但し部品が変れば微調整(所謂モディファイ)は必須な事が多く、本邦の楽器業界がここに疎いのが心配な処だ。
この件そもそも大昔だと地域次第で同等だが同じ球が調達不可だった等歴史は古く、それが欧州管だの米管だのの呼称等にも及んでいる。
過去本邦では秋葉原を筆頭にそんな場所の大繁栄があったりしたのが、却ってモディファイ技術の浸透を妨げていたのかも知れない。
では本日の因みに1で電気関係の書籍等で見られる互換管の記載についてだが、あれは主に電気的互換性に基づいて書かれている。
と言ってもDataシートを眺めると定格表記等に結構差異があったりするが、それは地域差よりもメーカの方針が違った等の影響が主体だ。
球全盛の当時既に規格はちゃんとあったが今みたいに適用が厳密じゃ無かったのと、けどその程度で実用上無問題だったからだ。
又各社が固有の魅力を持たせて差別化を図る為に、各々で可能な部分を持上げてたってのが実情だ。
但しⅡで設計時点で○○社の○○(型番)の指定があるのの中には、その特有の性能を活用したのもあるのでご注意だ。
具体的には最大定格の枠一杯迄絞り出してる様な出力管(電力増幅管)のにそれが多く、買い替える際は先にDataシートの一読が必須だ。
一方プリ管(電圧増幅管)の方では電気的定格はほぼ心配不要だが、増幅率の差は相当あるからそれが注意点となる。
それよりもし音色どうこうが無関係だったら鵜呑みにしてもOKだが、これを気にするなら欧州系か米若しくは露系なのかの影響は甚大だ。

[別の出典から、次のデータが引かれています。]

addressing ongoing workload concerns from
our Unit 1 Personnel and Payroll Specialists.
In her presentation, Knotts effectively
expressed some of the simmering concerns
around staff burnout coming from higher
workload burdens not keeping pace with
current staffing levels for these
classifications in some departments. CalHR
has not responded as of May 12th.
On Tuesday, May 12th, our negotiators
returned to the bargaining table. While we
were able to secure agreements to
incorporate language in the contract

因みにⅡでんじゃ昔の日本製のはってぇと、一番近いのは米系のだ。
但し本国のより癖が無い代わり、性能や元気さの点で大人しい。
石系(半導体)のだと開発初期にメーカ差が割と大きく球と比べると差は小さいが、音色の増幅素子依存度が高いシンプルな機器の場合は問題となり易い。
この辺で必要に迫られてのモディファイへ進めてくが、元から高価だった他にHIWATTやAmpegが本邦でマイナーなのはこれの影響も大いに考えられる。
冒頭述の如くAmpegでは好んで多用された球が、プリ・パワーの両方共肝心なのだけ絶版になった。
HIWATTでは販売量や代理店等の違いのせいでMarshallと違って、使用管が本国仕様そのままだったりしたのが大きかった様だ。
近年ではどちらさんも当初から真のグローバル想定が盛り込まれてるからそんなじゃ無くなってるが、過去機では扱い易さと「原典音色」の共生が為されて無かったのも少なく無い。
だからって米向け仕様のMarshallがYAMAHAっぽくなったりゃ絶対して無いが、一時期の「地域忖度し過ぎた」のだと本国のとはかなり音色差があったのは確かだ。
この点で全盛期の秋葉原を擁する本邦では、他国より割とどれでも簡単に入手出来たのが却って仇となった模様だ。
だが「同じ音色を獲得する」為等のモディファイ技術って、楽器系には他を差置いて最重要なんだよね。